Police chief commissioner gives evidence in Lawyer X royal commission
Victoria Police chief commissioner has fronted the royal commission brought on by the Lawyer X scandal where he has disclosed he thought it was “wrong” and an “obvious” issue for the barrister-turned-informer to be informing on her own clients.
Graham Ashton, who joined Victoria Police from the Australian Federal Police and the Office of Public Integrity, said he did not become aware of Nicola Gobbo’s role as an informer until she was called to give evidence against allegedly corrupt officer Paul Dale.
In his examination, Mr Ashton said he took a “dim view” to Ms Gobbo’s human informer role, particularly in informing on the clients she continued to represent and suggesting that others would “roll” on Mr Dale, despite her own complicated relationship with him.
Examined by Chris Winneke, counsel for the Royal Commission into the Management of Police Informants (RCMPI), Mr Ashton said he saw an obvious issue with Ms Gobbo and her role as a practising barrister, adding it was “troubling” police took advantage.
Mr Winneke then asked: “Do you accept that it doesn’t really matter whether times are difficult, whether there is a lot of crime going on, and those sorts of things – it does not really matter that you have difficult times, the fact is if police are doing that sort of thing and not disclosing it, that brings a real risk of perversion to the course of justice?”
“It can create that risk, yes,” Mr Ashton responded.
Chief commissioner ‘kept lid’ on Lawyer X, withdrew criminal charges
Mr Ashton said he became aware of Ms Gobbo in 2011 after he had become assistant commissioner and when she was called to be a witness against Mr Dale. Mr Dale had subpoenaed documents from Victoria Police into the nature of Ms Gobbo’s relationship with Victoria Police and instead of risking her disclosure, Mr Ashton withdrew charges.
When asked by Mr Winneke why he withdrew the six charges, Mr Ashton said: “I was considering her safety in terms of revealing her as a human source to Mr Dale.”
“That was the concern at the proceedings,” Mr Winneke acknowledged, but then asked why it wasn’t a similar concern in relation to other proceedings.
Mr Ashton said it was. He was then accused of “keeping a lid” on her identity.
“Can I suggest to you that the steps that were taken subsequent to the receipt of that information were not about disclosing information to prosecutors or anyone else, it was about keeping a lid on this and making sure people did not find out about Ms Gobbo’s role and Victoria Police’s role?” Mr Winneke asked.
“And indeed, if you were serious that you were concerned about the proper disclosure being made, if that was your real concern, then appropriate disclosure would’ve been made rather than an attempt to conceal what has occurred?” Winneke pressed again.
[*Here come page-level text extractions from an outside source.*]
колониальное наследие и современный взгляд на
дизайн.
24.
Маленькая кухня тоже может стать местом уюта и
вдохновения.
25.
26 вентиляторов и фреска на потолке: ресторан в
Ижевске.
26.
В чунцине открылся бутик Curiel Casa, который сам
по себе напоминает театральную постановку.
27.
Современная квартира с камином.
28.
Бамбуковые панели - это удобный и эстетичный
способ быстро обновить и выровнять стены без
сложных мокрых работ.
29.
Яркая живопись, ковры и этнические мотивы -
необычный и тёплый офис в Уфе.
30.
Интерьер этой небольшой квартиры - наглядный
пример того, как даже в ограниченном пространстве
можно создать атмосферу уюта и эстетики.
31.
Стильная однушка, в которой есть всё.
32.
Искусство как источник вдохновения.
“There was no attempt to conceal,” Ashton insisted.
However, Mr Ashton did say that as part of the decision to withdraw charges he sought legal advice that warned convictions could be at risk. He then ordered a review of the information provided by Ms Gobbo, which ultimately led to her identity being disclosed and the subsequent inquiries, leading to this very royal commission.